Task to carry out
Please return every line of text in the entries below as a JSON list of strings, one string per line, leaving out any blank lines.
=======
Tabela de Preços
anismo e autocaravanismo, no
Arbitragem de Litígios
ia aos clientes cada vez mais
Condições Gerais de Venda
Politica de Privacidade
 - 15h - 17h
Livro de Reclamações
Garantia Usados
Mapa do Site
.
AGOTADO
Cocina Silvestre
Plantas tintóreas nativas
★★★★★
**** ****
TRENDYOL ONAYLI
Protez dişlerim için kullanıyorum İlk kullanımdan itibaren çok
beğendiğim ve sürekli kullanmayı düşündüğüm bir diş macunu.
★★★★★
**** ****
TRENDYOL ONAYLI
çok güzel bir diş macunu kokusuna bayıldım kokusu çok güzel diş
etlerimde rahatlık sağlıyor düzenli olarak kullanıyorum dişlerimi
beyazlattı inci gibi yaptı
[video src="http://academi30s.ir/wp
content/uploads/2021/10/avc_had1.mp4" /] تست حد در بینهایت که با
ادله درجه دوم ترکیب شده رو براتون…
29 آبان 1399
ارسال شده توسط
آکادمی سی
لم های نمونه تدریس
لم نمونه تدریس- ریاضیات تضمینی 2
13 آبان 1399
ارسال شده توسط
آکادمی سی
=======
Response to this task
[
  "Tabela de Preços",
  "anismo e autocaravanismo, no",
  "Arbitragem de Litígios",
  "ia aos clientes cada vez mais",
  "Condições Gerais de Venda",
  "Politica de Privacidade",
  " - 15h - 17h",
  "Livro de Reclamações",
  "Garantia Usados",
  "Mapa do Site",
  ".",
  "AGOTADO",
  "Cocina Silvestre",
  "Plantas tintóreas nativas",
  "★★★★★",
  "**** ****",
  "TRENDYOL ONAYLI",
  "Protez dişlerim için kullanıyorum İlk kullanımdan itibaren çok",
  "beğendiğim ve sürekli kullanmayı düşündüğüm bir diş macunu.",
  "★★★★★",
  "**** ****",
  "TRENDYOL ONAYLI",
  "çok güzel bir diş macunu kokusuna bayıldım kokusu çok güzel diş",
  "etlerimde rahatlık sağlıyor düzenli olarak kullanıyorum dişlerimi",
  "beyazlattı inci gibi yaptı",
  "[video src=\"http://academi30s.ir/wp",
  "content/uploads/2021/10/avc_had1.mp4\" /] تست حد در بینهایت که با",
  "ادله درجه دوم ترکیب شده رو براتون…",
  "29 آبان 1399",
  "ارسال شده توسط",
  "آکادمی سی",
  "لم های نمونه تدریس",
  "لم نمونه تدریس- ریاضیات تضمینی 2",
  "13 آبان 1399",
  "ارسال شده توسط",
  "آکادمی سی"
]